▶ **Data block**
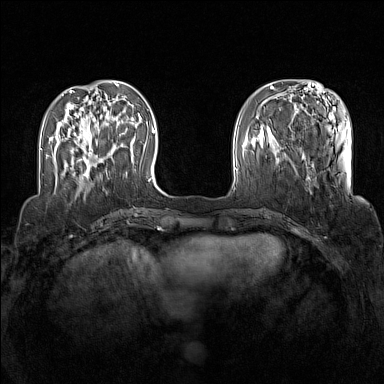
Breast MRI (dynamic contrast-enhanced), one axial slice. Position 38 of 160 along the scan axis. Dynamic contrast-enhanced series, time point 2 of 7 at this slice position (early post-contrast). 1.5 T. TE 1.8 ms, TR 5 ms. 384 × 384 image matrix, field of view 340 × 340 mm. Female patient.
Outlined on this slice (semi-automatic segmentation, software-assisted and operator-edited):
- enhancing-tissue mask used for the functional tumour volume (all voxels passing the contrast-enhancement thresholds inside the analysis volume; usually the tumour): box from (x=72, y=132) to (x=98, y=177) px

▶ **What the task requires**
For the string "contrast", show each line of the listing where it appears.

▶ **Answer to the exercise**
Breast MRI (dynamic contrast-enhanced), one axial slice. Position 38 of 160 along the scan axis. Dynamic contrast-enhanced series, time point 2 of 7 at this slice position (early post-contrast). 1.5 T. TE 1.8 ms, TR 5 ms. 384 × 384 image matrix, field of view 340 × 340 mm. Female patient.
- enhancing-tissue mask used for the functional tumour volume (all voxels passing the contrast-enhancement thresholds inside the analysis volume; usually the tumour): box from (x=72, y=132) to (x=98, y=177) px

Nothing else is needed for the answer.